== Texte d'étude

En revanche, lorsque les textes de tel ou tel écrivain nous tiennent à cœur, que nous avons tendance à les fréquenter en dépit du passage des années et de nos changements d’humeur, est-il vraiment possible de ne rien savoir – et surtout de ne rien vouloir savoir – de la vie et du parcours de celui ou de celle qui les a écrits? J’en doute. J’en doute d’autant plus que sans même chercher activement des éléments biographiques, la lecture nous en fournit, dans le sens où, inévitablement, nous les déduisons ou les imaginons à partir de ce que nous lisons. En particulier lorsque les textes en question sont dotés de ce qu’on appelle une véritable voix d’écrivain> 
Autrement dit, dès lors qu’ils ne sont pas un pur produit de consommation.  

Face à un texte pourvu d’une voix incarnée, par conséquent identifiable, la question se pose de savoir si, en tant que lecteur, nous préférons nous en tenir à ce que nous avons déduit, voire construit de toutes pièces, ou si nous allons prendre le risque de confronter nos images à des parcelles de la réalité.
À chacun son choix! Voilà ce que je suis tentée de dire, tant les deux positions m’apparaissent défendables pour un lecteur.

Le fait est que, pour les curieux, il existe quantité de biographies plus ou moins bien écrites, plus ou moins précises, et des volumes de correspondances et de journaux, plus ou moins intéressants, et encore des analyses et des recherches, plus ou moins ennuyeuses. Sans oublier, en tout cas pour les auteurs connus qui ont eu la chance d’officier à l’époque du son et de l’image, beaucoup de documents audiovisuels et d’interviews parues dans la presse.
Remarquons, au passage, que plus nous avançons dans le temps et plus la tentation de créer des légendes clés en main devient prégnante, aussi bien chez les écrivains que chez ceux qui se chargent de diffuser leurs œuvres. Il suffit de penser à l’auteure de Bonjour Tristesse apparue telle une nouvelle planète en 1954, pour prendre conscience qu’on se souvient davantage des images et récits liés à sa jeunesse virevoltante que de ses textes.
Les choses en sont arrivées au point qu’il n’est pas rare que des légendes soient créées avant même que les auteurs n’aient achevé leurs textes. Le résultat est souvent des plus probants, en tout cas sur le plan du marketing.

====
== Entrées de données

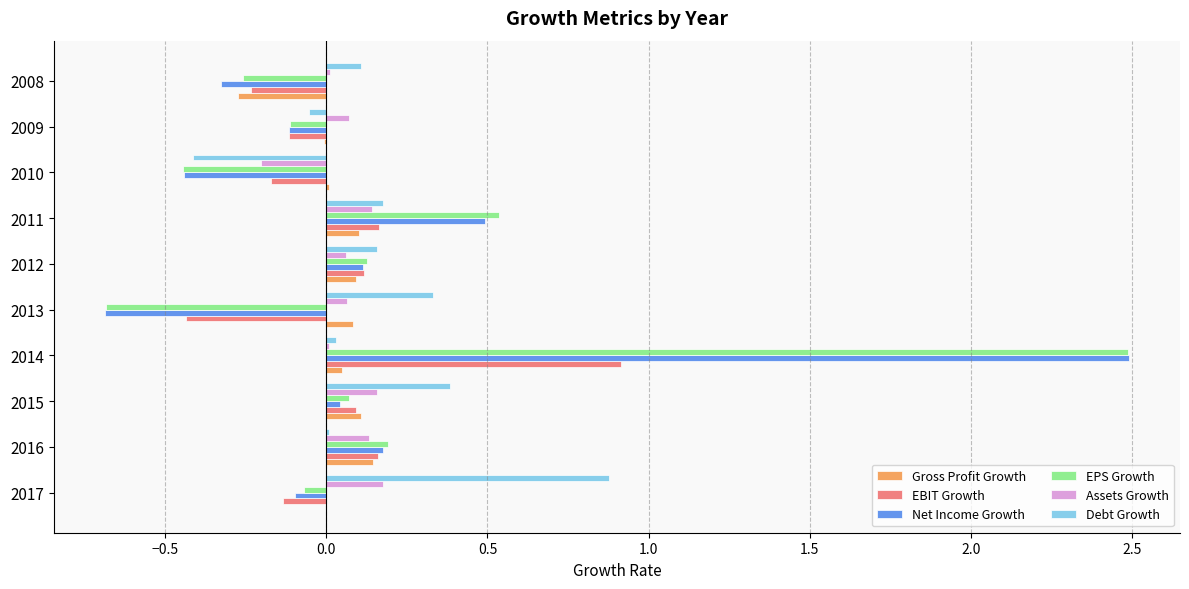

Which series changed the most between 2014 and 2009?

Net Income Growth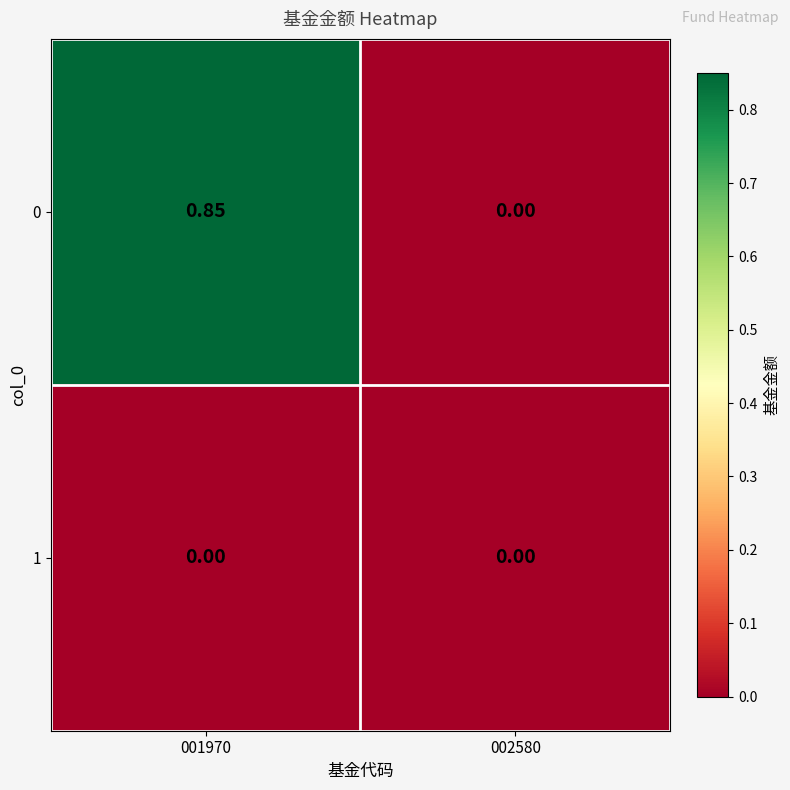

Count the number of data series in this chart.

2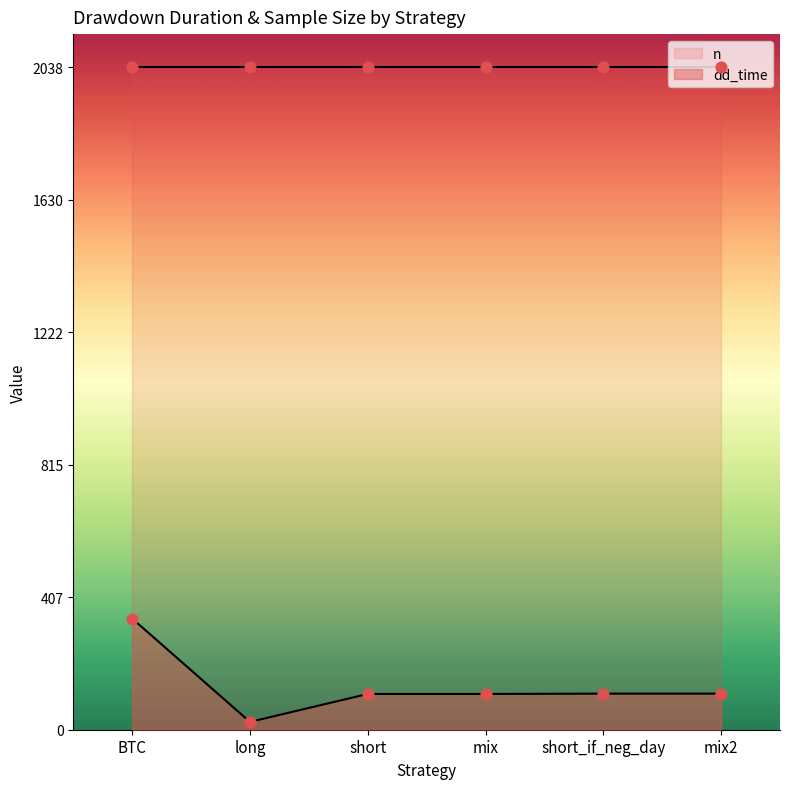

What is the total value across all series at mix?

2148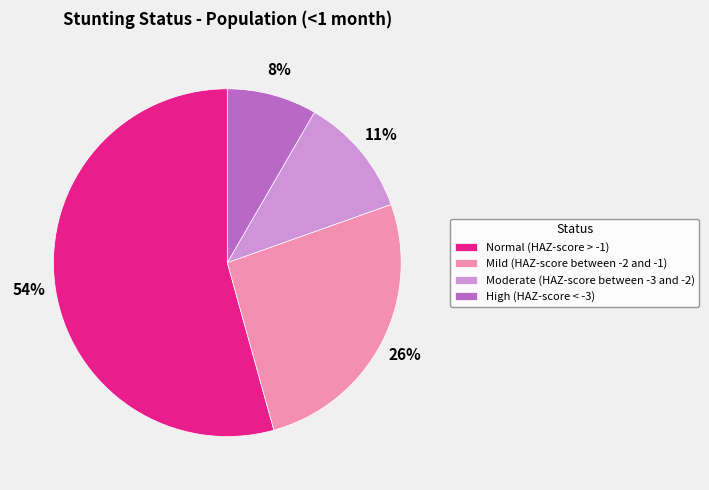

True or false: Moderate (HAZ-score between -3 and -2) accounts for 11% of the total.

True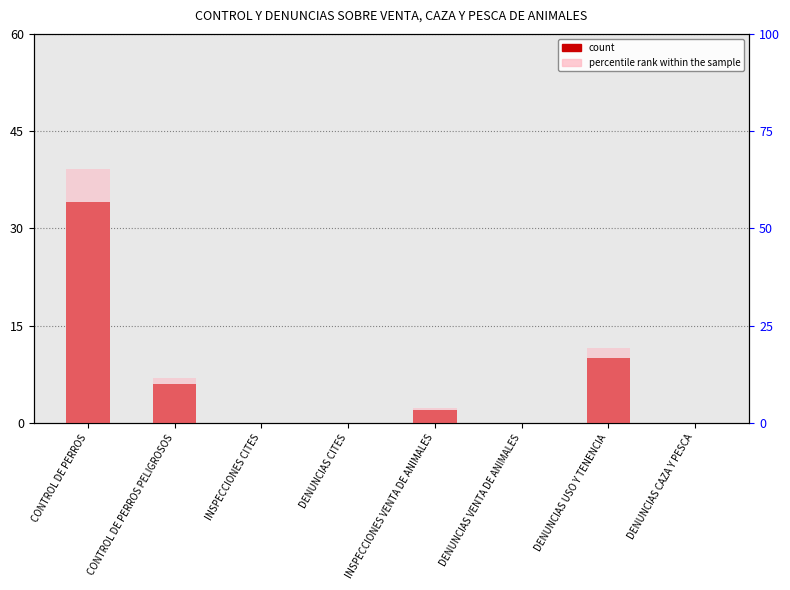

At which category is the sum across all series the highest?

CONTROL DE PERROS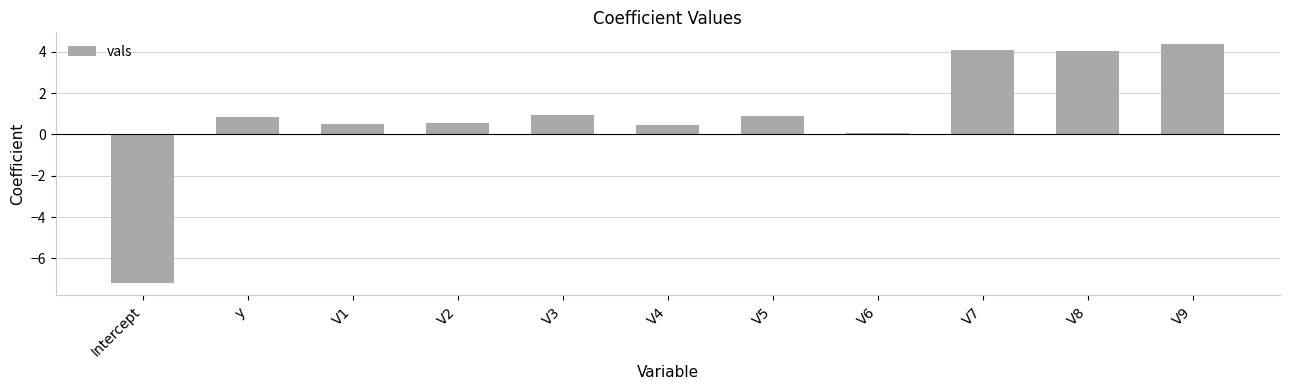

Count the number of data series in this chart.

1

====

| Questions de compréhension |
(a) Comment traduiriez-vous en anglais cette phrase du texte sur la vie des écrivains : « Le résultat est souvent des plus probants, en tout cas sur le plan du marketing. » ?
(b) Que dit le texte sur la vie des écrivains sur les points suivants ?
(i) À quelle condition, selon le texte, des textes sont-ils dotés d'une véritable voix d'écrivain ?
(ii) Quels documents existent en quantité pour les auteurs connus de l'époque du son et de l'image ?
(iii) En quelle année l'auteure de Bonjour Tristesse est-elle apparue telle une nouvelle planète ?
(c) Pourriez-vous reprendre le texte sur la vie des écrivains à la suite de sa dernière phrase ?

| Corrigé des exercices |
(a) The result is often highly convincing, at least from a marketing standpoint.

(b)
(i) Dès lors qu'ils ne sont pas un pur produit de consommation.
(ii) Beaucoup de documents audiovisuels et d'interviews parues dans la presse.
(iii) En 1954.

(c)
Avec votre questionnement, cher Erwin, nous risquons vite d’en arriver à nous demander, non sans gravité, s’il est judicieux de séparer l’œuvre de la vie, du moment où nous nous serions intéressés à l’une et à l’autre. Autrement dit, faut-il séparer l’individu réel qu’est ou était l’écrivain X de l’œuvre qu’il a créée?
Les partisans de la séparation sont si nombreux que je les laisse volontiers entre eux.
Vous aurez noté, tout comme moi, que ces gens mettent facilement un A majuscule à art et artiste, et qu’ils placent encore plus aisément la forme, avec un grand F, au-dessus de tout. Le résultat de cette manœuvre permet en général – quelle bonne surprise! – de faire l’apologie artistique des odieux et autres salopards, au nom de l’Œuvre qu’ils ont créée. À savoir, et c’est devenu un archétype, d’encenser un L-F Céline (car jamais l’enthousiasme n’est aussi démentiel que lorsqu’il s’agit du docteur Destouches) au nom de tout ce qu’il aurait apporté à la Littérature, Révolutions syntaxiques comprises. À propos de révolution, il s’agit plutôt, dans le cas présent, d’un abus manifeste des points de suspension qui, pour originaux qu’ils soient, n’en apparaissent pas moins d’abord comme le symptôme d’un caractère aussi fruste que flemmard. Pour être juste à l’égard des partisans de la séparation entre la vie et l’œuvre – dont certains sont, n’en doutons pas, des personnes tout à fait respectables – il faudrait plutôt dire que leur manière d’exalter la forme les emporte au point de les conduire à laisser tomber tout le reste sans complexe. Or, ils ne le font jamais aussi facilement que lorsque les auteurs des œuvres en question ont réellement été des individus déplorables dans leur vie.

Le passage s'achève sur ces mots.